### What the task asks
Convert every line of the items below into a Markdown table with the columns "Row" and "Line", numbering each row and omitting blank lines. Leave the pictures out of the table.

Dataset excerpts:

▬▬▬▬▬▬

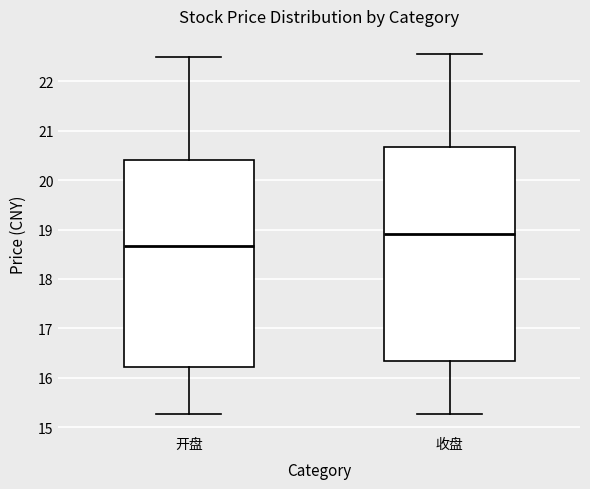

Where does the upper whisker of the box for 开盘 end on the y-axis? The values are not printed on the chart, so give them approximately, as read against the axis.

22.5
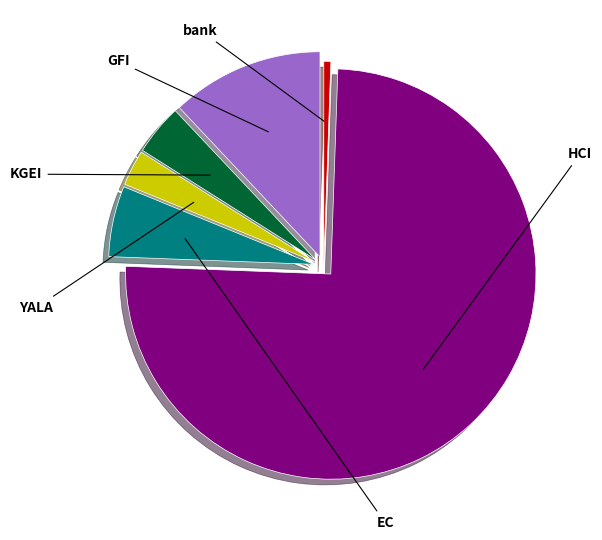

Is there a majority slice in this chart?

Yes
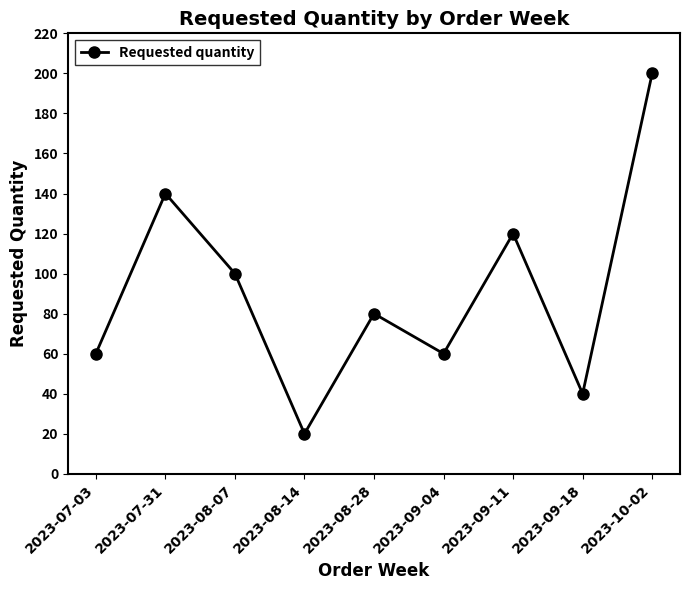

The value at 2023-08-07 is 100. True or false?

True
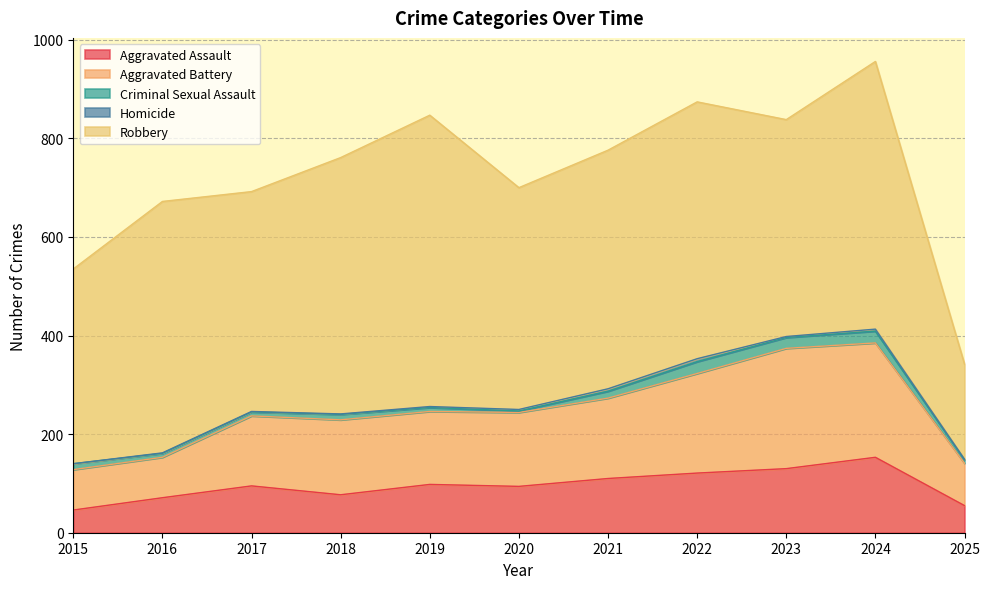

Which series changed the most between 2020 and 2023?

Aggravated Battery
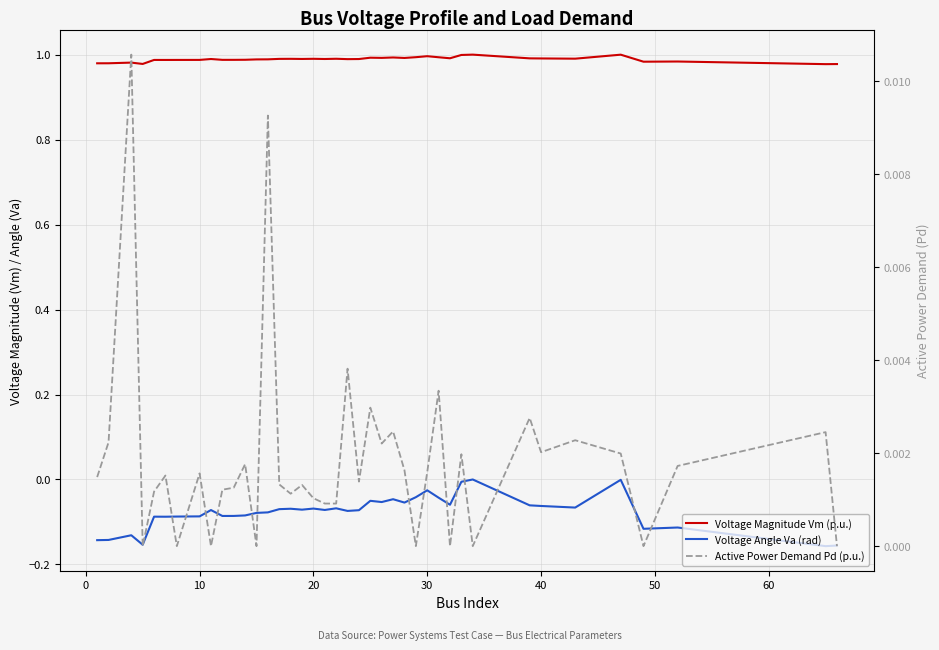

Reading left to right, transcribe all the data shown in this chart.

Voltage Magnitude Vm (p.u.): 1.0	1.0	1.0	1.0	1.0	1.0	1.0	1.0	1.0	1.0	1.0	1.0	1.0	1.0	1.0	1.0	1.0	1.0	1.0	1.0	1.0	1.0	1.0	1.0	1.0	1.0	1.0	1.0	1.0	1.0	1.0	1.0	1.0	1.0	1.0	1.0	1.0	1.0	1.0	1.0
Voltage Angle Va (rad): -0.1	-0.1	-0.1	-0.2	-0.1	-0.1	-0.1	-0.1	-0.1	-0.1	-0.1	-0.1	-0.1	-0.1	-0.1	-0.1	-0.1	-0.1	-0.1	-0.1	-0.1	-0.1	-0.1	-0.1	-0.0	-0.1	-0.0	-0.0	-0.0	-0.1	-0.0	0.0	-0.1	-0.1	-0.1	-0.0	-0.1	-0.1	-0.2	-0.2
Active Power Demand Pd (p.u.): 0.0	0.0	0.0	0.0	0.0	0.0	0.0	0.0	0.0	0.0	0.0	0.0	0.0	0.0	0.0	0.0	0.0	0.0	0.0	0.0	0.0	0.0	0.0	0.0	0.0	0.0	0.0	0.0	0.0	0.0	0.0	0.0	0.0	0.0	0.0	0.0	0.0	0.0	0.0	0.0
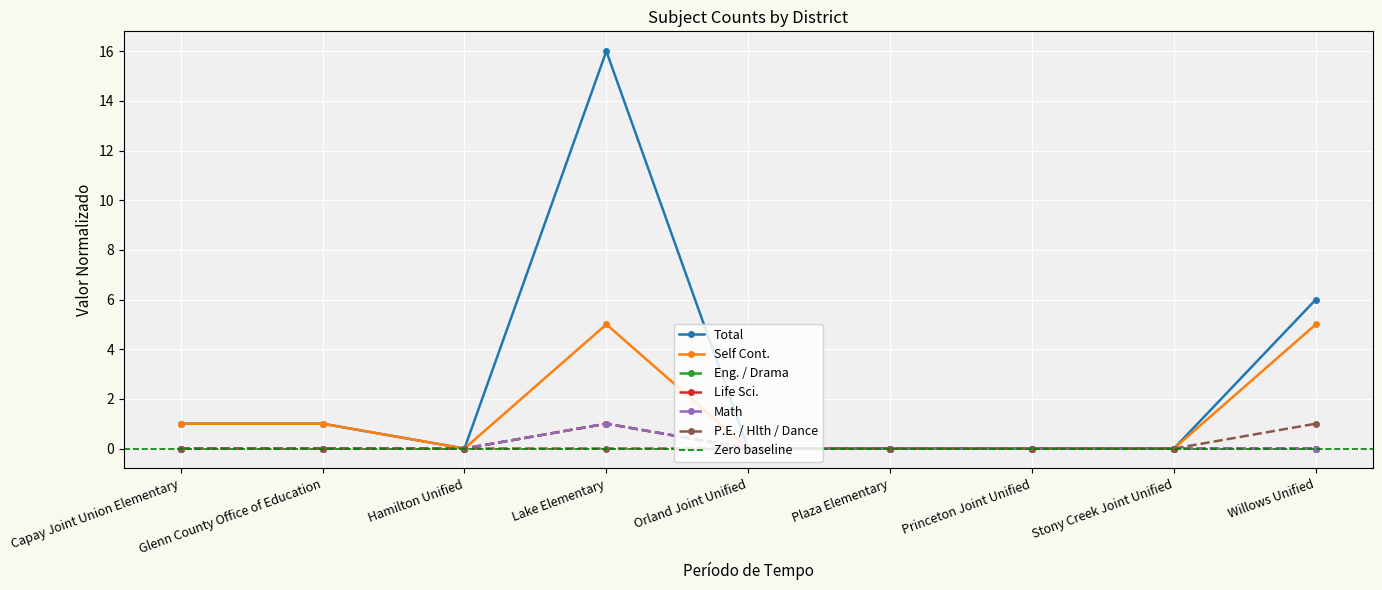

In Life Sci., how many points are higher than both neighbors (excluding endpoints)?

1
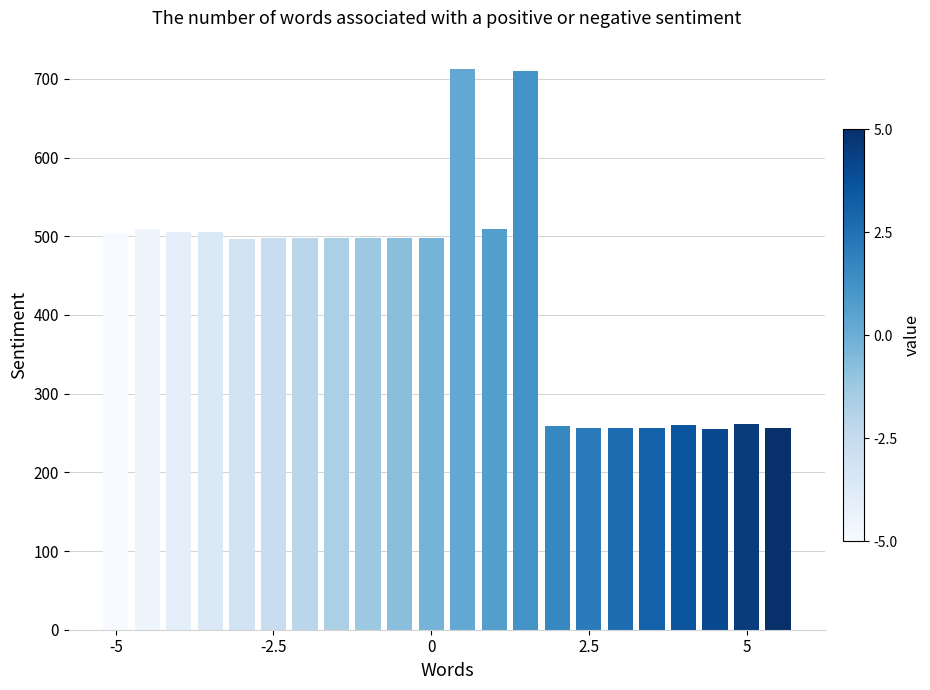

How many bars are there in total?

22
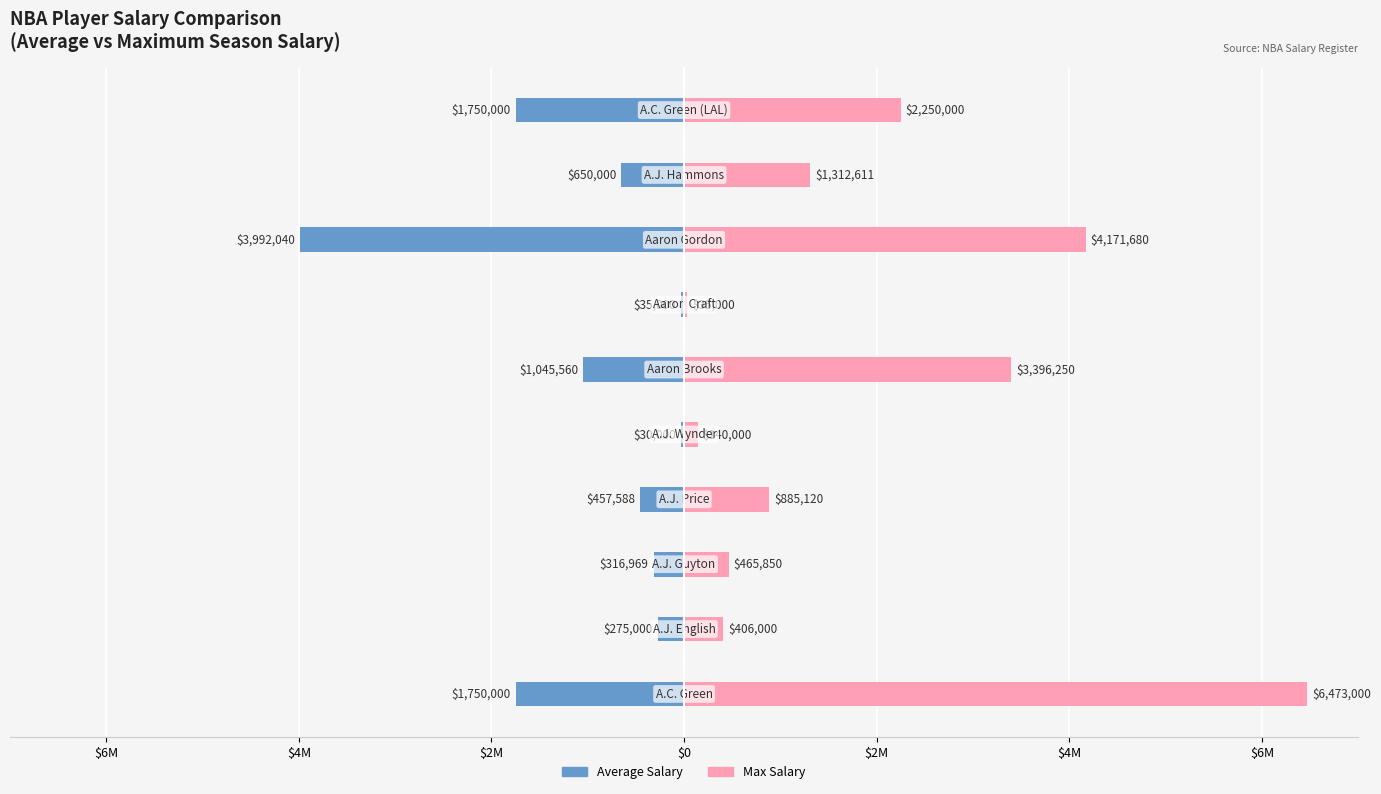

The Max Salary series shows 422772 at 8. True or false?

False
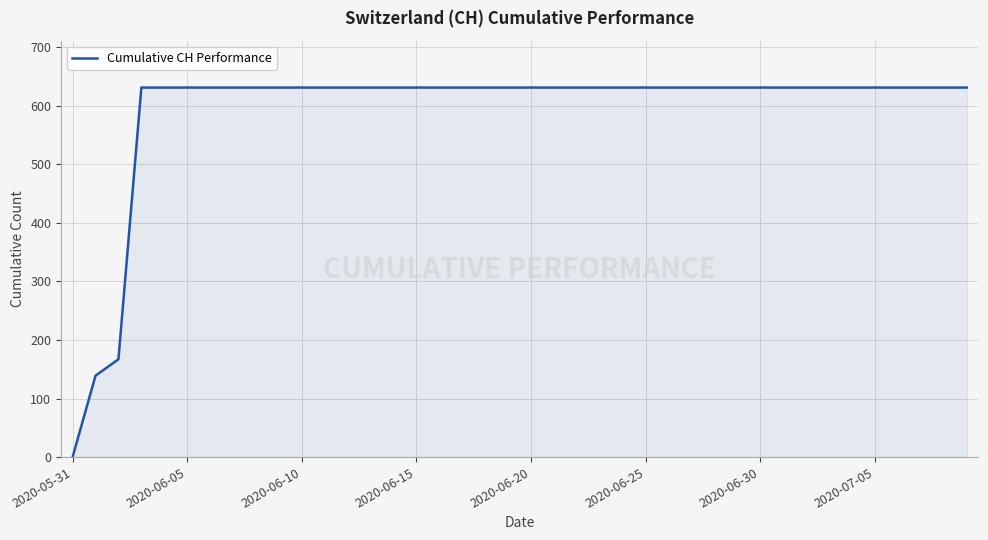

How many lines are shown in the chart?

1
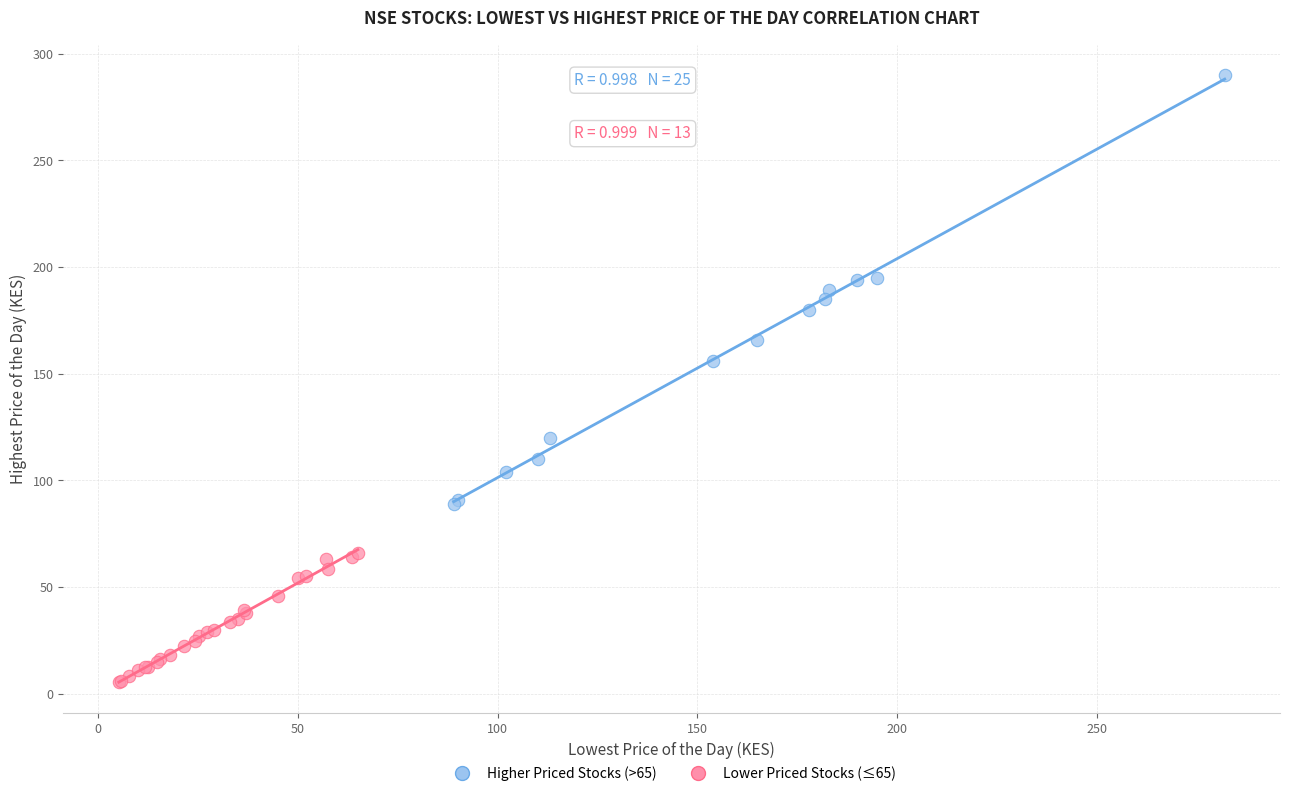

Which series reaches the minimum Y coordinate?

Lower Priced Stocks (≤65)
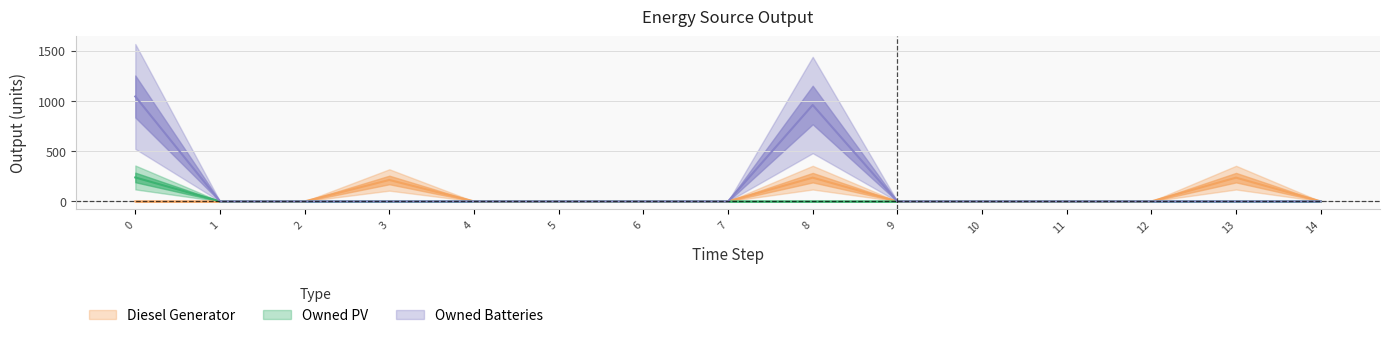

What is the value of the Owned Batteries point at the 1st from the left?

1044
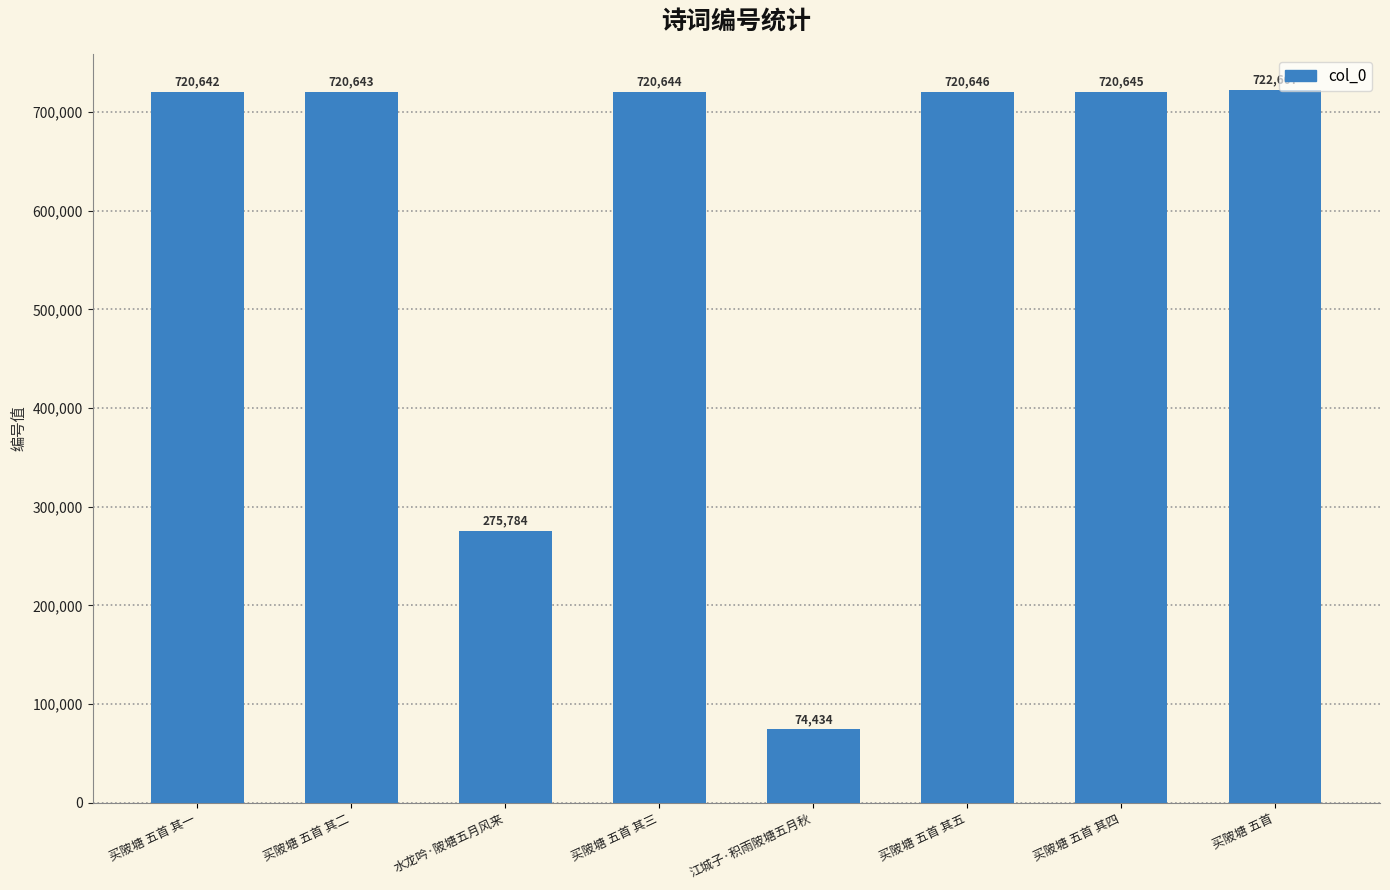

What is the difference between the second highest and minimum values?

646212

▬▬▬▬▬▬

### Answer below
| Row | Line |
|---|---|
| 1 | Where does the upper whisker of the box for 开盘 end on the y-axis? The values are not printed on the chart, so give them approximately, as read against the axis. |
| 2 | 22.5 |
| 3 | Is there a majority slice in this chart? |
| 4 | Yes |
| 5 | The value at 2023-08-07 is 100. True or false? |
| 6 | True |
| 7 | Which series changed the most between 2020 and 2023? |
| 8 | Aggravated Battery |
| 9 | Reading left to right, transcribe all the data shown in this chart. |
| 10 | Voltage Magnitude Vm (p.u.): 1.0	1.0	1.0	1.0	1.0	1.0	1.0	1.0	1.0	1.0	1.0	1.0	1.0	1.0	1.0	1.0	1.0	1.0	1.0	1.0	1.0	1.0	1.0	1.0	1.0	1.0	1.0	1.0	1.0	1.0	1.0	1.0	1.0	1.0	1.0	1.0	1.0	1.0	1.0	1.0 |
| 11 | Voltage Angle Va (rad): -0.1	-0.1	-0.1	-0.2	-0.1	-0.1	-0.1	-0.1	-0.1	-0.1	-0.1	-0.1	-0.1	-0.1	-0.1	-0.1	-0.1	-0.1	-0.1	-0.1	-0.1	-0.1	-0.1	-0.1	-0.0	-0.1	-0.0	-0.0	-0.0	-0.1	-0.0	0.0	-0.1	-0.1	-0.1	-0.0	-0.1	-0.1	-0.2	-0.2 |
| 12 | Active Power Demand Pd (p.u.): 0.0	0.0	0.0	0.0	0.0	0.0	0.0	0.0	0.0	0.0	0.0	0.0	0.0	0.0	0.0	0.0	0.0	0.0	0.0	0.0	0.0	0.0	0.0	0.0	0.0	0.0	0.0	0.0	0.0	0.0	0.0	0.0	0.0	0.0	0.0	0.0	0.0	0.0	0.0	0.0 |
| 13 | In Life Sci., how many points are higher than both neighbors (excluding endpoints)? |
| 14 | 1 |
| 15 | How many bars are there in total? |
| 16 | 22 |
| 17 | The Max Salary series shows 422772 at 8. True or false? |
| 18 | False |
| 19 | How many lines are shown in the chart? |
| 20 | 1 |
| 21 | Which series reaches the minimum Y coordinate? |
| 22 | Lower Priced Stocks (≤65) |
| 23 | What is the value of the Owned Batteries point at the 1st from the left? |
| 24 | 1044 |
| 25 | What is the difference between the second highest and minimum values? |
| 26 | 646212 |